The information passing across the intersection in the direction from ordinary events to consciousness allows the consciousness to know about those events, and thus to accumulate knowledge of the physical world.

You could look strictly at the dynamism of that conscious attention to the physical world and in that case it would seem as if the two temporal dimensions were at least synchronized, if not actually the same dimension. But this is just because of that viewpoint. It would be the same as saying that the sequence of frames on a movie film was the same continuum as the temporal dimension of the movie projector. That would more-or-less be true during the interval while the film was actually being projected. But there are many other "times" when the film is in the can and not being shown where the sequence of frames has nothing to do with the passage of time.

So I think that if we expand our notion of time to include multiple temporal dimensions, and if we identify separate ones with consciousness and with physical reality, then we can say that consciousness exists outside of the dimension of ordinary time.

Paul
 

1. What does the phrase "there's no time like the present" mean?

The phrase "there's no time like the present" means that the current moment is the best time to take action or make a change. It emphasizes the importance of seizing the opportunity in front of you instead of waiting for a better time.

2. Where did the phrase "there's no time like the present" originate?

The phrase "there's no time like the present" is believed to have originated from an English proverb by John Heywood in 1546, which stated "There is no time like the present". It has since been popularized in various forms, such as "There's no time like now" and "Carpe diem".

3. Is there scientific evidence to support the phrase "there's no time like the present"?

While there is no specific scientific evidence to support the phrase "there's no time like the present", research has shown that people tend to procrastinate and delay important tasks when they feel they have more time in the future. This can lead to missed opportunities and regrets. Therefore, the phrase can be seen as a reminder to focus on the present moment and take action towards our goals.

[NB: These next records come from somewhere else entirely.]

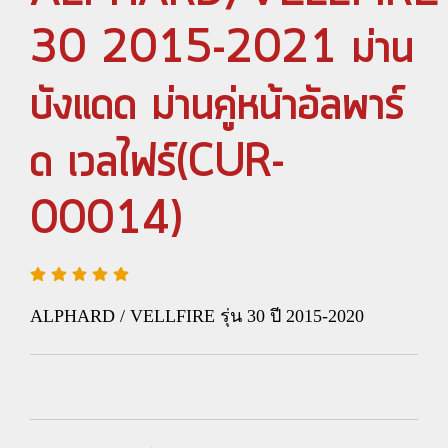
30 2015-2021 ม่าน
บังแดด ม่านคู่หน้าอัลพาร์
ด เวลไฟร์(CUR-
00014)
ALPHARD / VELLFIRE รุ่น 30 ปี 2015-2020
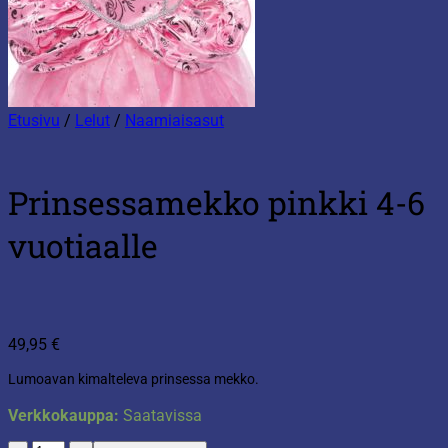
Etusivu
/
Lelut
/
Naamiaisasut
Prinsessamekko pinkki 4-6
vuotiaalle
49,95
€
Lumoavan kimalteleva prinsessa mekko.
Verkkokauppa:
Saatavissa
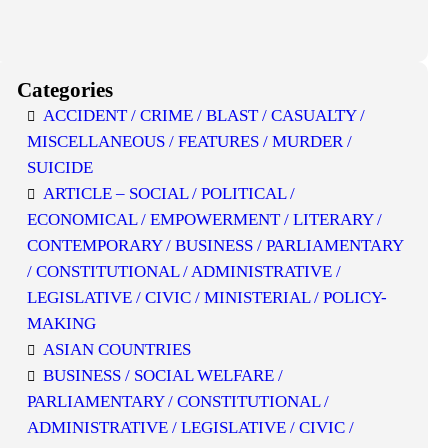
Categories
ACCIDENT / CRIME / BLAST / CASUALTY /
MISCELLANEOUS / FEATURES / MURDER /
SUICIDE
ARTICLE – SOCIAL / POLITICAL /
ECONOMICAL / EMPOWERMENT / LITERARY /
CONTEMPORARY / BUSINESS / PARLIAMENTARY
/ CONSTITUTIONAL / ADMINISTRATIVE /
LEGISLATIVE / CIVIC / MINISTERIAL / POLICY-
MAKING
ASIAN COUNTRIES
BUSINESS / SOCIAL WELFARE /
PARLIAMENTARY / CONSTITUTIONAL /
ADMINISTRATIVE / LEGISLATIVE / CIVIC /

4. Can the phrase "there's no time like the present" be applied to all situations?

The phrase "there's no time like the present" can be applied to many situations, but it may not always be appropriate. For example, there may be certain tasks or decisions that require more planning and preparation, rather than immediate action. It is important to consider the context and urgency of each situation before applying this phrase.

5. How can we incorporate the concept of "there's no time like the present" into our daily lives?

To incorporate the concept of "there's no time like the present" into our daily lives, we can start by setting specific goals and deadlines for ourselves. This can help us prioritize our tasks and avoid procrastination. Additionally, practicing mindfulness and focusing on the present moment can also help us make the most of the time we have. Remembering that time is a finite resource can also motivate us to take action towards our goals in the present.